# we are going to implement the model preprocessing, training and scoring using a pipeline

In [6]:
# imports
import pandas as pd
import numpy as np

from sklearn.pipeline import Pipeline
from sklearn.model_selection import train_test_split
from sklearn.compose import ColumnTransformer
from sklearn.impute import SimpleImputer
from sklearn.preprocessing import OneHotEncoder
from sklearn.ensemble import RandomForestRegressor



In [3]:
# lets import the data
data = pd.read_csv("car-sales-extended-missing-data.csv")

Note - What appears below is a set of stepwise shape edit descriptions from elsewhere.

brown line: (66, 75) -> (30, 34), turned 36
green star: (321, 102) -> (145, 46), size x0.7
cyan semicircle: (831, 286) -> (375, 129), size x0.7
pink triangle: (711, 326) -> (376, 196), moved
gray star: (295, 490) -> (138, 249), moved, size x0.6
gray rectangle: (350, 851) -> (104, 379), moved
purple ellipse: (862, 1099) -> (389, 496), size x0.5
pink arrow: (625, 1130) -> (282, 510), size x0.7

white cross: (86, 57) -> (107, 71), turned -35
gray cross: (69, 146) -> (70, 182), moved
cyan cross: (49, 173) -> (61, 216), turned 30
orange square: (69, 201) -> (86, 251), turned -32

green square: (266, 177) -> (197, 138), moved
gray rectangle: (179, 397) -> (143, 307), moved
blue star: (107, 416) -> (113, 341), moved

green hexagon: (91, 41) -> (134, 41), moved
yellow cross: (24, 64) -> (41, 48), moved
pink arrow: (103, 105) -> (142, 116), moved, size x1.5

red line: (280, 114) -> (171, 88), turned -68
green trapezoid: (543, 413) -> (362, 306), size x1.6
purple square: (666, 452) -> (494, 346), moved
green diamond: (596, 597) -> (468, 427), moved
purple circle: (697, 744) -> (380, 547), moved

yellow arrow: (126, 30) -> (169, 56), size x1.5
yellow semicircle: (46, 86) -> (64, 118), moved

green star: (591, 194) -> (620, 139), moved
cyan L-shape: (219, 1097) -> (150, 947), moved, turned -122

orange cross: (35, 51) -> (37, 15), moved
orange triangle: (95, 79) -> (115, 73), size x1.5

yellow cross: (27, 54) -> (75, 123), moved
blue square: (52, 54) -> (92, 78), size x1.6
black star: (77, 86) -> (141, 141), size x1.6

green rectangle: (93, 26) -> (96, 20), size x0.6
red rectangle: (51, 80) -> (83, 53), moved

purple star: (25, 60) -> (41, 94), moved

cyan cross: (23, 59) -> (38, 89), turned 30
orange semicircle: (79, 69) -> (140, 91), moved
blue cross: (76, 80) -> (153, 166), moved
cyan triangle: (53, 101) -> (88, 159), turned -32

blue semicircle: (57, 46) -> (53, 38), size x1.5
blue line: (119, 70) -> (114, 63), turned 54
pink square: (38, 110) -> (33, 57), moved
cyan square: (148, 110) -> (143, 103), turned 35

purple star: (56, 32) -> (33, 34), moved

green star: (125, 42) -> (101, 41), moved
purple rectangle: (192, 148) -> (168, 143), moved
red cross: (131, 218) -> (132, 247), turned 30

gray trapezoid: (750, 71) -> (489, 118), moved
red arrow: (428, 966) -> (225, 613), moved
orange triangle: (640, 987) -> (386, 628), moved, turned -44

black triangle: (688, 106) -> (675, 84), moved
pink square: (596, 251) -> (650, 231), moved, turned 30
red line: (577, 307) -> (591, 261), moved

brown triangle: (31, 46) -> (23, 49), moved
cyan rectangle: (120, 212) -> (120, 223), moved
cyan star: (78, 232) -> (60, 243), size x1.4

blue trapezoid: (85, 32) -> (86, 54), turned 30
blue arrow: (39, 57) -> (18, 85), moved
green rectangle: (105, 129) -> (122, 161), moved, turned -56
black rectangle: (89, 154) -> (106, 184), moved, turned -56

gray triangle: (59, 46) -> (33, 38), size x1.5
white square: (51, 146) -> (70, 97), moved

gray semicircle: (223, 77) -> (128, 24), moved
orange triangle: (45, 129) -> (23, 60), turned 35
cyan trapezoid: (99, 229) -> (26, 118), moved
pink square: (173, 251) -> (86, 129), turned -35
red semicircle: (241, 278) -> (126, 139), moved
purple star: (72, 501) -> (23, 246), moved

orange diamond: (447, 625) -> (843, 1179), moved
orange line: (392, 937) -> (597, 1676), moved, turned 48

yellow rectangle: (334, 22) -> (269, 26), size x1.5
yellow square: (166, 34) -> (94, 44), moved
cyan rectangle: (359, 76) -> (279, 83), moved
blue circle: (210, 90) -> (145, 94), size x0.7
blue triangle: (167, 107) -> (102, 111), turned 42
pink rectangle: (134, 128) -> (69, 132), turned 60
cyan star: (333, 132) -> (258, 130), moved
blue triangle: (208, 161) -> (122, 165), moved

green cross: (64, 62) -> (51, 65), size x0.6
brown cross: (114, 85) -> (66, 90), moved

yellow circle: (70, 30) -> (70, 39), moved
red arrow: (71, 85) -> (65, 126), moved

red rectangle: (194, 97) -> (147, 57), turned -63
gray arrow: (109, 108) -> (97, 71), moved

# remove the columns with missing labels
data = data.dropna(subset=["Price"])
data.columns

Index(['Make', 'Colour', 'Odometer (KM)', 'Doors', 'Price'], dtype='object')

In [9]:
# Pipeline

# setup the preprocessing and imputation pipeline

categorical_features = ["Make","Colour"]
categorical_transformer = Pipeline(steps=[
    ("impute",SimpleImputer(strategy="constant",fill_value="missing")),
    ("onehot",OneHotEncoder(handle_unknown="ignore"))
])

door_feature=["Doors"]
door_transformer = Pipeline(steps=[
    ("impute",SimpleImputer(strategy="constant",fill_value=4))
])

numerical_feature = ["Odometer (KM)"]
numerical_transform = Pipeline(steps=[
    ("impute",SimpleImputer(strategy="constant",fill_value="missing"))    
])

# setup the preprocessor
preprocessor = ColumnTransformer([
    ("cat",categorical_transformer,categorical_features),
    ("door",door_transformer,door_feature),
    ("num",numerical_transform,numerical_feature)
])

# setup the preprocessor and modeling pipeline
model = Pipeline(steps=[
    ("preprocerssor",preprocessor),
    ("model",RandomForestRegressor())
])

# split the data into x and y
x = data.drop("Price",axis=1)
y = data["Price"]

# split the data into train and test split
x_train,x_test,y_train,y_test = train_test_split(x,y,test_size=0.2)

# fit the model
model.fit(x_train,y_train)

# score the model
model.score(x_test,y_test)


ValueError: fill_value='missing' (of type <class 'str'>) cannot be cast to the input data that is dtype('float64'). Make sure that both dtypes are of the same kind.